Teks Bacaan:
§

Langgam.id - Di tengah menguatnya intoleransi, peran pendidik khususnya guru-guru agama sangat penting untuk meningkatkan nilai toleransi kepada peserta didik.
Berangkat dari hal tersebut, MAARIF Institute bermitra dengan INFID yang tergabung dalam sebuah konsorsium menghelat Pelatihan LOVE (Living Our Values Everyday) yang bertajuk “Penguatan Nilai-Nilai Inklusi Sosial-Keagamaan untuk Guru-Guru Pendidikan Agama” pada 18-20 Agustus 2023 di wilayah Bekasi.
Sasaran pelatihan ini adalah guru-guru agama lintas iman yang berada di wilayah Bekasi.
Direktur Eksekutif MAARIF Institute Abd. Rohim Ghazali menyatakan bahwa peran guru agama sangat penting. Hal ini dikarenakan guru agama berperan sebagai guru kedua setelah orang tua dari masing-masing siswa, khususnya terkait pengajaran tentang agama yang dianut.
Terkadang, sambung Rohim, orang tua siswa memiliki subjektivitas tersendiri soal agama yang dianutnya dan bahkan membanding-bandingkannya dengan agama lain. Hal ini sebenarnya tidak masalah.
“Yang bermasalah adalah ketika kita melakukan justifikasi terhadap kebenaran atau kesalahan agama lain dalam perspektif agama kita,” ujar Rohim.
Hal yang sama juga disampaikan oleh Direktur Program MAARIF Institute Moh. Shofan. Menurutnya, pelatihan ini menjadi penting mengingat hasil beberapa penelitian menunjukkan bahwa sebagian wilayah di Indonesia mengalami peningkatan praktik-praktik intoleransi.
“Jadi, angka intoleransi, praktik-praktik intoleransi dalam lima tahun terakhir ini meningkat tajam. Praktik-praktik intoleransi ini bukan hanya dilakukan oleh siswa, tetapi juga dilakukan oleh guru-guru agama,” tuturnya.

§

Pertanyaan untuk Dijawab:
**a)** Dalam teks tentang pelatihan guru agama di Bekasi, siapa yang menjadi sasaran pelatihan tersebut?
**b)** Teruskan teks tentang pelatihan guru agama di Bekasi, mulai dari sesudah kalimat terakhirnya.

Data untuk Analisis:
§

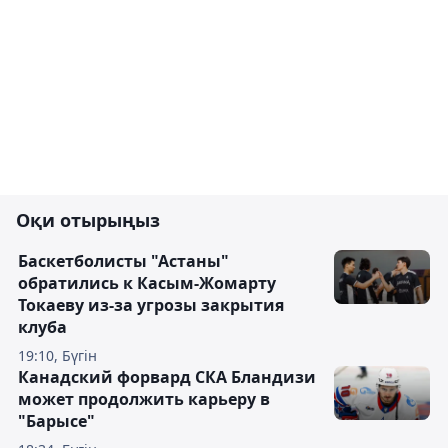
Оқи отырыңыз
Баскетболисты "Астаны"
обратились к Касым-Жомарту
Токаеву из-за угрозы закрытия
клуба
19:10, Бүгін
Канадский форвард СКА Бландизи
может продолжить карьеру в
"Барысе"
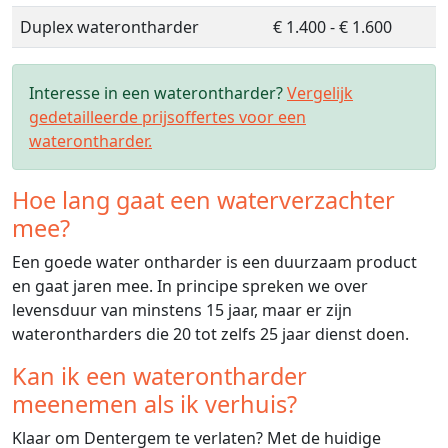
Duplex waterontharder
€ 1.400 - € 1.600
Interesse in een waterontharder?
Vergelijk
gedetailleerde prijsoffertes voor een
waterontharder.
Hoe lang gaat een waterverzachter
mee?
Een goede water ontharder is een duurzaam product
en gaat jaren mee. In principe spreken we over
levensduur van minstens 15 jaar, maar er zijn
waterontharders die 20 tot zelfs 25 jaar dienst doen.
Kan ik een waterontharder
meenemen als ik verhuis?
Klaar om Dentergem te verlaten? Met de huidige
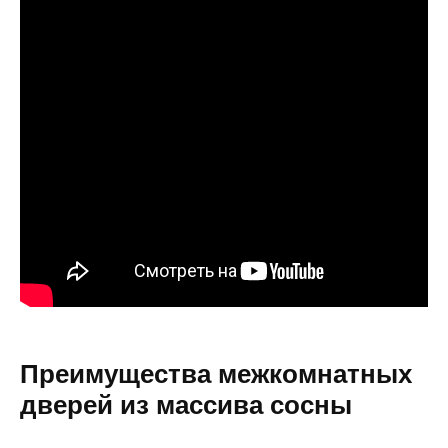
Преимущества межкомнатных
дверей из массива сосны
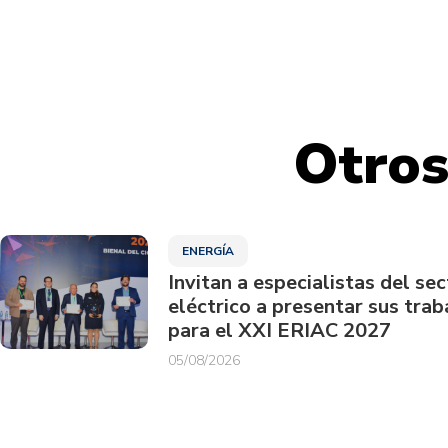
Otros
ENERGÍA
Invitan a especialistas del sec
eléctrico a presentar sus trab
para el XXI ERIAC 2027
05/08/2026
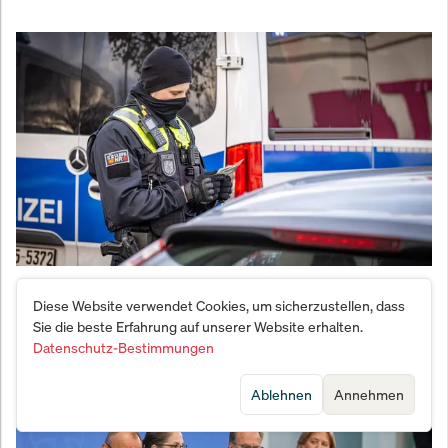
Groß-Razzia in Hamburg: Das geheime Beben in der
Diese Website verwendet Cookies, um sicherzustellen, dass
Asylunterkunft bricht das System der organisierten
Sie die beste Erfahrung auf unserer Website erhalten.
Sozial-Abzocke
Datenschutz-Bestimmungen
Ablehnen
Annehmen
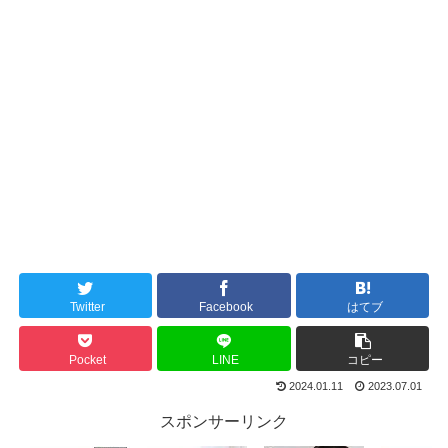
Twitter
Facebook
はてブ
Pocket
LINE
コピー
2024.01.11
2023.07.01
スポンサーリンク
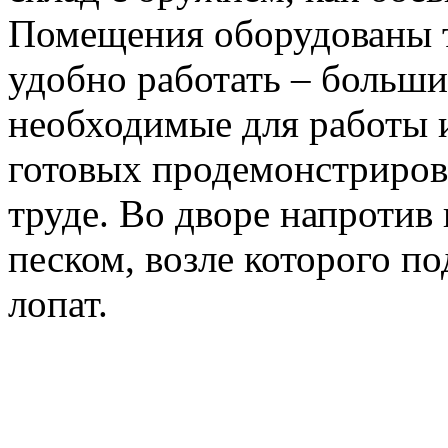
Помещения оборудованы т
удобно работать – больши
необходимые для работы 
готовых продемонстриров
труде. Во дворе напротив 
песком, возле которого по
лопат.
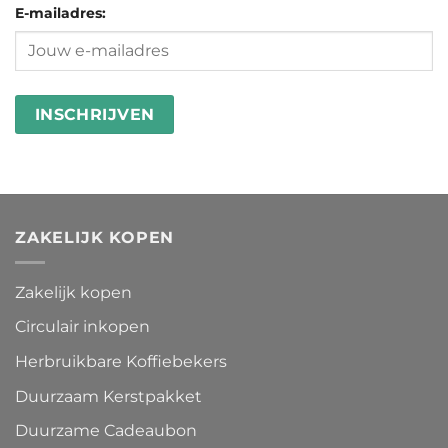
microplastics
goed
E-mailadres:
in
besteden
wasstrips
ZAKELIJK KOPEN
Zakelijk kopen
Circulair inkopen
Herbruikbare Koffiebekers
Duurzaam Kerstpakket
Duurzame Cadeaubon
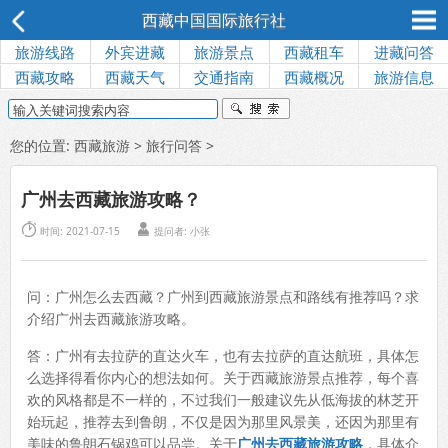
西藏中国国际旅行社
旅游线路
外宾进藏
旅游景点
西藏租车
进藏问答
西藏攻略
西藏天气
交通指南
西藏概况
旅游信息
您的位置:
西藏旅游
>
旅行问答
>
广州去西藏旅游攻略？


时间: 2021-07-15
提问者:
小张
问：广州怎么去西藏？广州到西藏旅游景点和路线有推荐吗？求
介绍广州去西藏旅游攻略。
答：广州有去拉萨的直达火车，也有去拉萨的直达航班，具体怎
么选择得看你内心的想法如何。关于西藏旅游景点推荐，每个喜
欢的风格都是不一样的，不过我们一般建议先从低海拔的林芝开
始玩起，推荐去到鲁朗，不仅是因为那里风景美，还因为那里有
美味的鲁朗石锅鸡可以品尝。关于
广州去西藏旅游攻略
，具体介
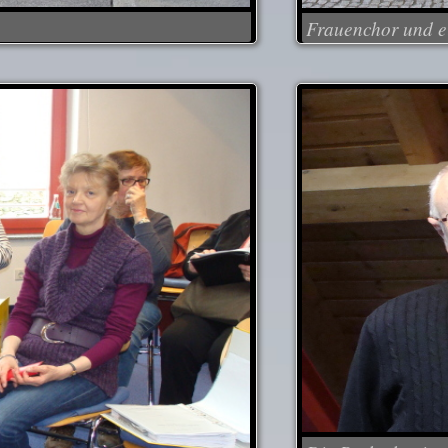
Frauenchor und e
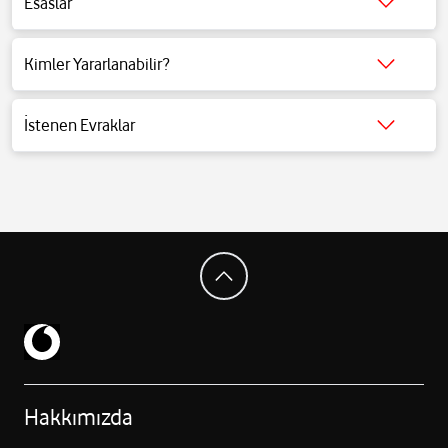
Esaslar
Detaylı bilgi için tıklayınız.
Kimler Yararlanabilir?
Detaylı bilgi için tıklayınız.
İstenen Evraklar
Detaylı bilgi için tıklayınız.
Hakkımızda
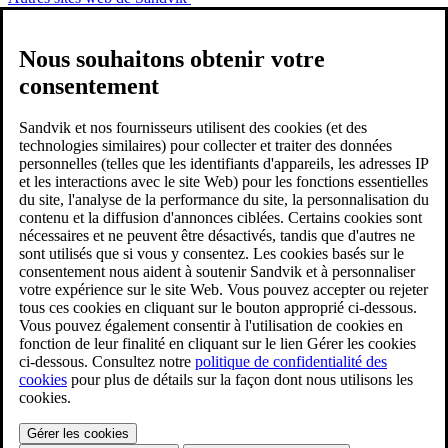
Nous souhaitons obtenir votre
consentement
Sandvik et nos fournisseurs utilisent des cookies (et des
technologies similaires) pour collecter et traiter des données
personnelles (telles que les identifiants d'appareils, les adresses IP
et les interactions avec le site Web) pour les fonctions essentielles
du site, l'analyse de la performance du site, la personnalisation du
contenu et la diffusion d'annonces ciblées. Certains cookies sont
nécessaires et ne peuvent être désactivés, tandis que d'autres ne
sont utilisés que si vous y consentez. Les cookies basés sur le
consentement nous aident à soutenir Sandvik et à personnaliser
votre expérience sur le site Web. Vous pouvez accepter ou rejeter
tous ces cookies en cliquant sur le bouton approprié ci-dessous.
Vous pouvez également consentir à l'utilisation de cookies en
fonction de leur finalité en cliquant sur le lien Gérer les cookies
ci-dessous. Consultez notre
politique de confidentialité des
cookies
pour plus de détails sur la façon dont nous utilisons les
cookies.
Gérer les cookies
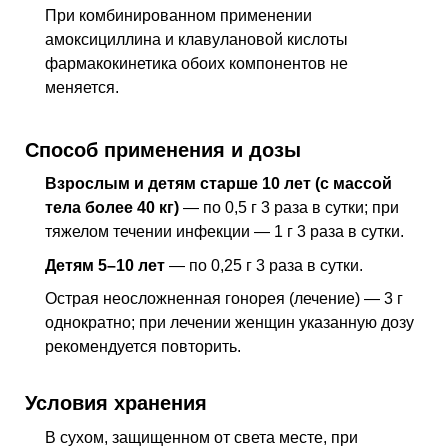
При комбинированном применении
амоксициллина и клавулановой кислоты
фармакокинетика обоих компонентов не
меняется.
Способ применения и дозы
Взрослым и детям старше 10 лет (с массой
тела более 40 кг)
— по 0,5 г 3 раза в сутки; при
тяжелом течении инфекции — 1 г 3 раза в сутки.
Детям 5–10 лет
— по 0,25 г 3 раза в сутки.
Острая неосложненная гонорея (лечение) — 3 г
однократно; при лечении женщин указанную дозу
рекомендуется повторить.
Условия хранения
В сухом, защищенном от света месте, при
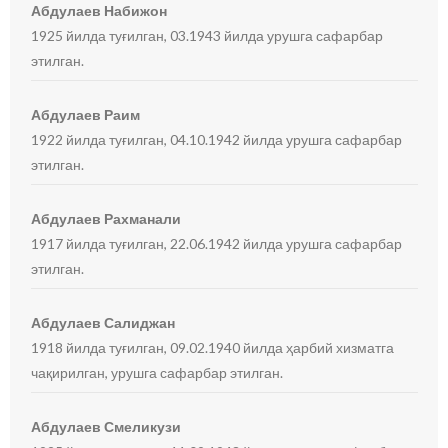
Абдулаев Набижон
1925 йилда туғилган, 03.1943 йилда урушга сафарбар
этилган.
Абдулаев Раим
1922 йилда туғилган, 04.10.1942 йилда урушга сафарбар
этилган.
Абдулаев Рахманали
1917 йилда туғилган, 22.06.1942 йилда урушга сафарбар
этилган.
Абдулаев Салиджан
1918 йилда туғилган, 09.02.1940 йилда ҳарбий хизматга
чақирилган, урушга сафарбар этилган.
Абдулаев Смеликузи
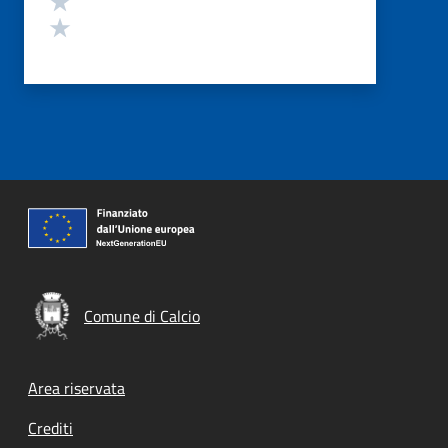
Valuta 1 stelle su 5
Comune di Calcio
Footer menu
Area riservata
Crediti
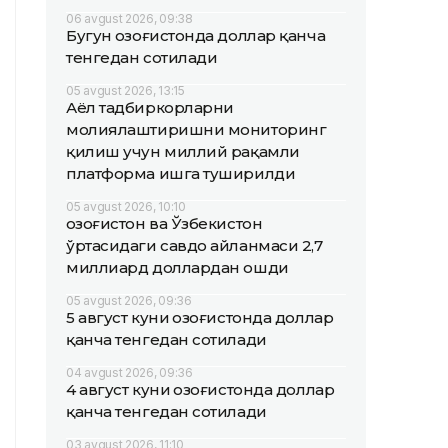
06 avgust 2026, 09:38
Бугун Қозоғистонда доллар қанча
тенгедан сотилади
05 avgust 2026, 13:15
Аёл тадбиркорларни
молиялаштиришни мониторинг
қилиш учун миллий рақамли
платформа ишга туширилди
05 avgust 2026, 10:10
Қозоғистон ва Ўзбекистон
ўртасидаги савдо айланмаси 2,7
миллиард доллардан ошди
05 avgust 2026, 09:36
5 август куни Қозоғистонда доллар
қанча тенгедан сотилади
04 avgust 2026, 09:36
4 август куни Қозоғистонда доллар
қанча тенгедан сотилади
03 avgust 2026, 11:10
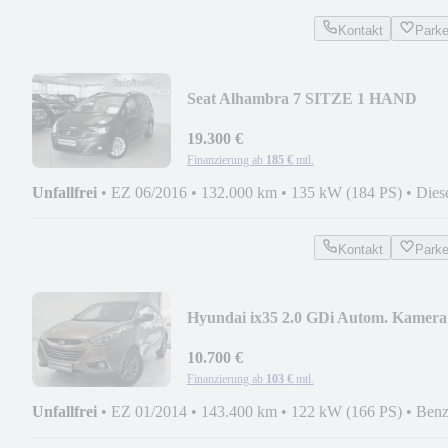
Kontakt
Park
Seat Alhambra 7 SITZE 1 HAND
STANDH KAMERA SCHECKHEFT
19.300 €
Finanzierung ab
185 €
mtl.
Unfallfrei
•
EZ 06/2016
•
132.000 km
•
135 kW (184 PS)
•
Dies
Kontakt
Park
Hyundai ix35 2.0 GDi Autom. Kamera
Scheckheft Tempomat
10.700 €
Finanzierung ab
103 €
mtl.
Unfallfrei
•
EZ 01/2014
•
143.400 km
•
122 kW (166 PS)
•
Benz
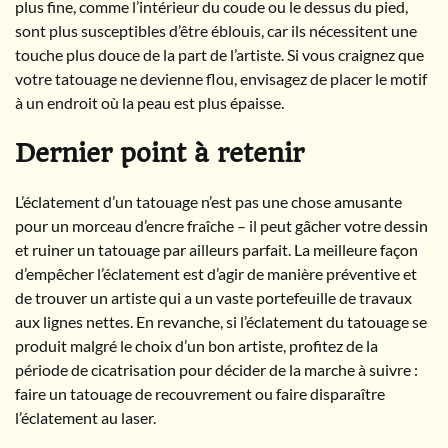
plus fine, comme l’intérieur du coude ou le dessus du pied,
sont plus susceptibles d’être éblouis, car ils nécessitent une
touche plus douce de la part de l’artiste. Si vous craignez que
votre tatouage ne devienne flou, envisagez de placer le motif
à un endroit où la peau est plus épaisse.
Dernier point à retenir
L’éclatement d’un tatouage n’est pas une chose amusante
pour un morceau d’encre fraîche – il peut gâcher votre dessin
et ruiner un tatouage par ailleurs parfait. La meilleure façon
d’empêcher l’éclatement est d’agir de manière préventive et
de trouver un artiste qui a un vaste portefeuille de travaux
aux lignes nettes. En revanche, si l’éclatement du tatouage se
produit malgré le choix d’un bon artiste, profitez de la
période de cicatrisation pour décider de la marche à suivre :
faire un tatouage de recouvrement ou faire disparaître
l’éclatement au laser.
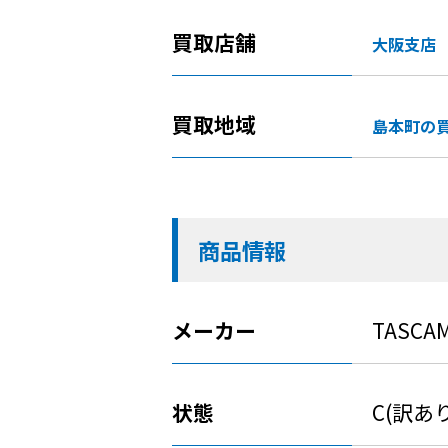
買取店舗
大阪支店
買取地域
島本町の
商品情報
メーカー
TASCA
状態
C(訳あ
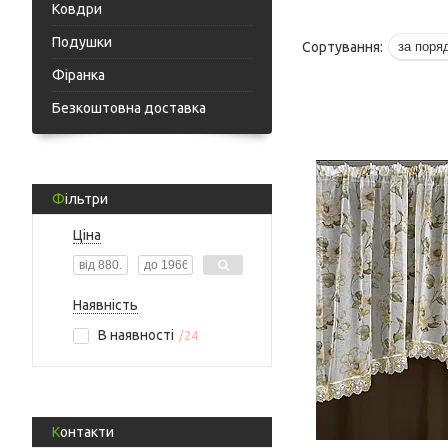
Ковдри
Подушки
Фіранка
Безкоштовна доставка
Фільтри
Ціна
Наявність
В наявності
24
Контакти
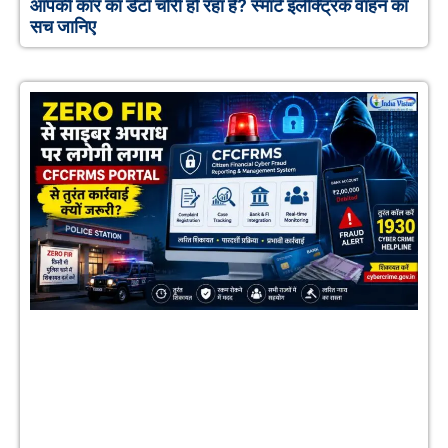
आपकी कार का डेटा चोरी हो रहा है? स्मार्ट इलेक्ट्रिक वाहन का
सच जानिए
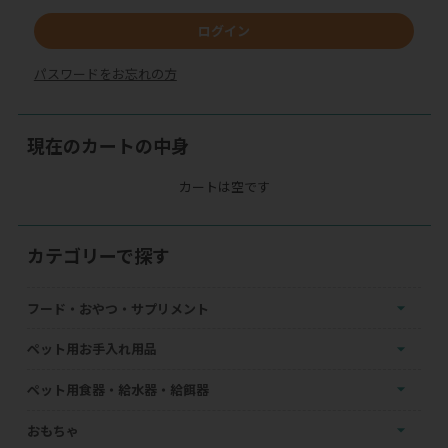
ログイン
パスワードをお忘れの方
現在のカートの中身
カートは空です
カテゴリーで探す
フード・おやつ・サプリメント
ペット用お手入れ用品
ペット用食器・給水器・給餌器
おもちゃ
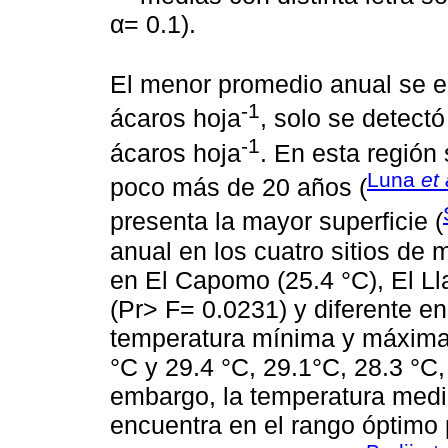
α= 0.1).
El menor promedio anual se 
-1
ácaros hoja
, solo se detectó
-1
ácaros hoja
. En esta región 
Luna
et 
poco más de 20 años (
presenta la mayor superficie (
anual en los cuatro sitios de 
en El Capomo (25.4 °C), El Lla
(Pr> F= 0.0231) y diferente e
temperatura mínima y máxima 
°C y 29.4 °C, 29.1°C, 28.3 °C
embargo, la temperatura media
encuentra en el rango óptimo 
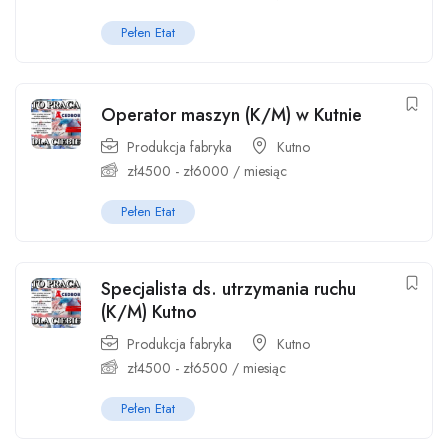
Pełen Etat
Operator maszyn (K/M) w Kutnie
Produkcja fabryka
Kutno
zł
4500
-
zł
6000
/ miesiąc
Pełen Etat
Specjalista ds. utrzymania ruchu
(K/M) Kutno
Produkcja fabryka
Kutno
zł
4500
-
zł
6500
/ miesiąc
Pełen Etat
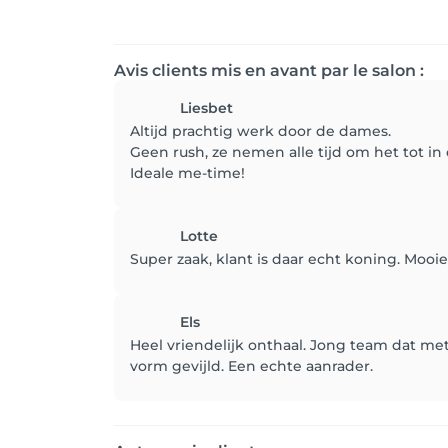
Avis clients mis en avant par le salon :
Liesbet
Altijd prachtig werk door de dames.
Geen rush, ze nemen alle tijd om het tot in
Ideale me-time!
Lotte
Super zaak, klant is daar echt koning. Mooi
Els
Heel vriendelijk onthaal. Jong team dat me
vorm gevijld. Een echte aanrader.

§

Jawaban Berurutan:
**a)** Guru-guru agama lintas iman yang berada di wilayah Bekasi.

**b)**
Adapun narasumber pertama, Marbawi yang juga praktisi pendidikan menyebutkan apa yang dilakukan oleh yang MAARIF Institute ini telah membantu hal-hal yang kurang terakomodir oleh Kemendikbud dalam memfasilitasi ruang-ruang perjumpaan lintas iman. Berkaitan dengan perkembangan teknologi atau AI (artificial intelligence), ia menilai ada beberapa peran guru yang tidak akan bisa tergantikan oleh AI di antaranya akhlak, personal approach, dan keikhlasan.
“Itulah yang tidak tergantikan dari kita sebagai pendidik vis a vis AI. Kalau kita tidak punya ini, wassalam,” tegasnya.
Sementara Mukti Ali, intelektual NU, lebih menyoroti inklusifitas dan toleransi dalam tradisi Islam. Sebagai contoh, ia menyebut dalil tentang memerangi orang kafir itu harus dibaca konteksnya. Karena, ada juga ayat lain yang memberikan pengkhususan atau pengecualian terhadap orang kafir tersebut seperti nonmuslim yang melakukan perjanjian damai.
“Kata Nabi, ‘barang siapa yang melukai nonmuslim yang telah berjanji untuk kedamaian, maka ia melukaiku’,” kutipnya dalam sebuah hadis.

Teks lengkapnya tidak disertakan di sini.